I share the sentiment. When Tolstoy and Gorky got all the publicity for their histrionic and very public acts of defiance, Chekhov, at his own private clinic, without fussing about gave free medical treatment to more than a thousand local peasants and provided for medication.

He approached the authorities over the mistreatment of ethnic minorities, and he raised the alarm over the disappearance of wildlife. He took charge of the building of local schools, buying building materials himself and supervising personally the contractors and the work; he persuaded the authorities to construct a much needed local highway, and he helped the peasants in his neighborhood to a new beautiful belfry for their church. He collected and donated books for public libraries at his own expense. Together with the painter Ilya Repin he organized a Museum of Painting and Fine Arts in the place of his birth. He raised funds for a new clinic for skin diseases in Moscow. "There is more love for mankind in electricity and steam,” he said, “than in chastity and abnegation from meat. War is an evil, and the court system is an evil, but it doesn’t follow that I should wear bast sandals for it." Something that had been eluding the “great souls” of Mahatma Gandhi and Mother Teresa. It also seems to elude the Nobel committee in Stockholm. You guessed it, I am not a fan of Gandhi or Ms. Bojaxhiu, or for that matter, of Jesus Christ.

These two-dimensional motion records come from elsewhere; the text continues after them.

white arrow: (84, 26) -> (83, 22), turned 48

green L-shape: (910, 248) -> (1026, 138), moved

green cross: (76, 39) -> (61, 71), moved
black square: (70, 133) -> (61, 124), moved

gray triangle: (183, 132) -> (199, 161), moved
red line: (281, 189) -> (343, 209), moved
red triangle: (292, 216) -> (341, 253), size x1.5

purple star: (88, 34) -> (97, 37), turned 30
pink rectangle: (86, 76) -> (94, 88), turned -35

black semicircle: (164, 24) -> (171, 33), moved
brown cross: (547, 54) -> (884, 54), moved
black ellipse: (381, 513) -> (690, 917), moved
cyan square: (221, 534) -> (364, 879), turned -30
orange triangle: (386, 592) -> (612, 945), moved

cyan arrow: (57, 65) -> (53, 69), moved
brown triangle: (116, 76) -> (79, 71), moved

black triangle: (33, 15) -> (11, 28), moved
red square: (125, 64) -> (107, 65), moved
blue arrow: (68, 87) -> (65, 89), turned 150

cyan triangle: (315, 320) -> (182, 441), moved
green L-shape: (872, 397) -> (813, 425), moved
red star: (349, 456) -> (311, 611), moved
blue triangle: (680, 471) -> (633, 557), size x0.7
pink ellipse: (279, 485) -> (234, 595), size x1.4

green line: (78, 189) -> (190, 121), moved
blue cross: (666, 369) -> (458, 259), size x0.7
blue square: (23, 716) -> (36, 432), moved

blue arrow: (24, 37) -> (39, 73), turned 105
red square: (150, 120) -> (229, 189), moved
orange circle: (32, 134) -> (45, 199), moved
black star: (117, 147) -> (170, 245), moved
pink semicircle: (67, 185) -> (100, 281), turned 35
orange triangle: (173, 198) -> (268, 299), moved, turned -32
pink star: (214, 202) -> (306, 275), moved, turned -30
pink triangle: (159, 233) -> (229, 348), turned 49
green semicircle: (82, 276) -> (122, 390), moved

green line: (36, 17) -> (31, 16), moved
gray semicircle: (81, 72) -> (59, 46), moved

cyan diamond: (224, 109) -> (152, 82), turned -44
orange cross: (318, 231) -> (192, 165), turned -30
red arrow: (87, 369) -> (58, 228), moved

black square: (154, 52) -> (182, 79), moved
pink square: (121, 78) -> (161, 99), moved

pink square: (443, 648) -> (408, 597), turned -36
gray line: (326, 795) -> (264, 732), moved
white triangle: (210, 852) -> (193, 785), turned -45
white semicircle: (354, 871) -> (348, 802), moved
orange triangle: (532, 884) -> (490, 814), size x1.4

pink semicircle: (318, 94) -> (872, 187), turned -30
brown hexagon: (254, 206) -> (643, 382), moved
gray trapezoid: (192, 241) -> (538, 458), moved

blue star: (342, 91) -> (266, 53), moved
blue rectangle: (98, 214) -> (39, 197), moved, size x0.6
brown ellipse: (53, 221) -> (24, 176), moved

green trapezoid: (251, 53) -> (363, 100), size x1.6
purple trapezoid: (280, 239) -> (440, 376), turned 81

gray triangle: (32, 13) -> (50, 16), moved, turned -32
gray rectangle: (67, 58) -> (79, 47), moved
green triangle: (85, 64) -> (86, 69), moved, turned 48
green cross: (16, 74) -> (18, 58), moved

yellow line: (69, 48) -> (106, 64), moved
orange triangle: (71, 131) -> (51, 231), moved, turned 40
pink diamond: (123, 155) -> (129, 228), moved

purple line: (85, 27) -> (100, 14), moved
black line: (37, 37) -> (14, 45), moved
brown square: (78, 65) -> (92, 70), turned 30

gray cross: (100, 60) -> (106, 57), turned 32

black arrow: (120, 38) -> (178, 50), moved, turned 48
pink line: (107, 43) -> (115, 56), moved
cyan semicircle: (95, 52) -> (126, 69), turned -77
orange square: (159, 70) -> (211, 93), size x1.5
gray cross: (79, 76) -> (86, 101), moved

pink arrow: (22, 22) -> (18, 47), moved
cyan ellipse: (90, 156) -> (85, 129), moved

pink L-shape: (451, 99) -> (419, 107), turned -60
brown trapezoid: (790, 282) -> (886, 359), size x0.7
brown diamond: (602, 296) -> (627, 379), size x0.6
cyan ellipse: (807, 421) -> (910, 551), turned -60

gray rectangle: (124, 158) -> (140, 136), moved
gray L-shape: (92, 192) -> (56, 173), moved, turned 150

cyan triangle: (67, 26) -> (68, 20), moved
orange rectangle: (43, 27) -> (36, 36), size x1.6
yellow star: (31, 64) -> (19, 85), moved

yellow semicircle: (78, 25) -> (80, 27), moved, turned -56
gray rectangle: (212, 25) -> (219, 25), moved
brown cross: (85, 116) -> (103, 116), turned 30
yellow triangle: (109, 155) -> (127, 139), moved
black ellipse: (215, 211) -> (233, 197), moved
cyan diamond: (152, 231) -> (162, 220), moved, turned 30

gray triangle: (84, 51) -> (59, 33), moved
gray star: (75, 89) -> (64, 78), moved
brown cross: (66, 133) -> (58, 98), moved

"Overstating something is as inept as not saying it at all," Chekhov said, and this is the essence not only of Chekhov’s art but of the man.

It was in July 2, 1904 in Badenweiler, a German spa. Shortly after midnight Chekhov woke up his wife and asked her to send for the doctor. His pulse was extremely weak. The doctor gave him camphor injections and had an oxygen pillow brought in; then he ordered for his patient a bottle of champagne. Chekhov sat up on his bed and in a loud and emphatic voice he said to the doctor in German: "I am dying." Then he took the glass and smiled at his wife: "It’s a long time since I’ve had champagne." He drank, sank back, turned over to his left side, and laying still in this position, he died. “The doctor had long left the room, when suddenly, with a tremendous pop, the cork flew out of the half emptied champagne bottle" (Olga Chekhova).

Chekhov was brought back to Russia in a refrigerated railroad car, bearing the inscription: "For Oysters." His grave is in the New Virgin Cemetery in Moscow.